■ What is needed
Copy each line of the entries that includes the word "Plate".

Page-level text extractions
Content starts

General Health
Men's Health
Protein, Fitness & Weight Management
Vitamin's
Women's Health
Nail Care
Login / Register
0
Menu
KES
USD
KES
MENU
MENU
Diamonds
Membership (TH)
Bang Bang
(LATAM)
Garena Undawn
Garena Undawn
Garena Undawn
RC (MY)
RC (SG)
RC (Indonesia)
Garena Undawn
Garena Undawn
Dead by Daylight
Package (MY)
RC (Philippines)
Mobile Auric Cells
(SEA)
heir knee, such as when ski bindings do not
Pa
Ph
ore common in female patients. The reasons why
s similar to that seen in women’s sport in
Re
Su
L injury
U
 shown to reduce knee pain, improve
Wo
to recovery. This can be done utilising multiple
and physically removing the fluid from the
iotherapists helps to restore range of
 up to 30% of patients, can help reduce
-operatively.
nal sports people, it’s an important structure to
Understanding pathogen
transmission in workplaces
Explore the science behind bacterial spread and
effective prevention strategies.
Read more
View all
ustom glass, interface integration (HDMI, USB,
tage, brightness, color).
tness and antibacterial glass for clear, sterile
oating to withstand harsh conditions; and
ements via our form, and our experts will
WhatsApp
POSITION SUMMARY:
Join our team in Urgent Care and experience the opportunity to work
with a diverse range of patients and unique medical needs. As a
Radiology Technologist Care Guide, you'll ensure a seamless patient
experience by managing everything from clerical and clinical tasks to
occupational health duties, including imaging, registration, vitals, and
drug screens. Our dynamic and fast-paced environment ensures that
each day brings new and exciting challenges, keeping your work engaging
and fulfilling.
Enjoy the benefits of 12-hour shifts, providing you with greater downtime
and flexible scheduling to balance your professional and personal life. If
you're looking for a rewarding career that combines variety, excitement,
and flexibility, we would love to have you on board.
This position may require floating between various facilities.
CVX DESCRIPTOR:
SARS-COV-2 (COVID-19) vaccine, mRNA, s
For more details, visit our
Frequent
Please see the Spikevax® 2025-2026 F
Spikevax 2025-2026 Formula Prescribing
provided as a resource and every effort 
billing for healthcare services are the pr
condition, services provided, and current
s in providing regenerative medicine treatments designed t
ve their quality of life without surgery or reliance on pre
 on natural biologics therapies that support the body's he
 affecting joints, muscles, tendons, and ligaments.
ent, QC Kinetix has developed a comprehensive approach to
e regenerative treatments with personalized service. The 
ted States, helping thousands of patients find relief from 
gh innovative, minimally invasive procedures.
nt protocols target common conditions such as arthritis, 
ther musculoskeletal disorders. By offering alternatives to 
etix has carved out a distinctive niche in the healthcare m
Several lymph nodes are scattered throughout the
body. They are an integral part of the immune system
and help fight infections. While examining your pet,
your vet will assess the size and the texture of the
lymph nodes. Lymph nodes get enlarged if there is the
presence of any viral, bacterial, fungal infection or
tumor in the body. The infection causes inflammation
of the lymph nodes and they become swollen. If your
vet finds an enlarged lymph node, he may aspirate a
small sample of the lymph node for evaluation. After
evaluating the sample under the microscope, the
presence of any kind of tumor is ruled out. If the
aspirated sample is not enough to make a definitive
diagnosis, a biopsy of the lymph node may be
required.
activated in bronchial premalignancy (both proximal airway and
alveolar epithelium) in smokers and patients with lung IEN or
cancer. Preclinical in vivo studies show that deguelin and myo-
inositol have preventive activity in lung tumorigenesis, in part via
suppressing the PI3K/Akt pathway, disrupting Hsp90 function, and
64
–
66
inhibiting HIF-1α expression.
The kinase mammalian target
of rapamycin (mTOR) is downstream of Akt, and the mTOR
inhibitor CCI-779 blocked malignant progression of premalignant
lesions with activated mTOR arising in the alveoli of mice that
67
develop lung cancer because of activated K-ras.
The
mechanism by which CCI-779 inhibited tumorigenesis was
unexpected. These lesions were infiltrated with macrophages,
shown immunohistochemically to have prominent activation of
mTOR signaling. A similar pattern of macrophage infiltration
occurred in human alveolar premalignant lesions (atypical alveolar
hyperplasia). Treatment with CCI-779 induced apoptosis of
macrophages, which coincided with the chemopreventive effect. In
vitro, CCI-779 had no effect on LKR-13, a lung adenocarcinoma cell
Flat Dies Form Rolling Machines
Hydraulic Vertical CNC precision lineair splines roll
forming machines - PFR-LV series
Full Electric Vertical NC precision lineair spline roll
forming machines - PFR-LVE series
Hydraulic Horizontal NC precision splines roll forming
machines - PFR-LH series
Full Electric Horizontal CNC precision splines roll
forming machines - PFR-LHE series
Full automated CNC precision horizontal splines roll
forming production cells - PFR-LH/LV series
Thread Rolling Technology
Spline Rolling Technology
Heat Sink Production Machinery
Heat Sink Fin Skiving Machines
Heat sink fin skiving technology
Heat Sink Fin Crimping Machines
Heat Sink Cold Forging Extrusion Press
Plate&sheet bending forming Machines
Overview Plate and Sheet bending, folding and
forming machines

Content ends

■ Reply
Plate&sheet bending forming Machines
Overview Plate and Sheet bending, folding and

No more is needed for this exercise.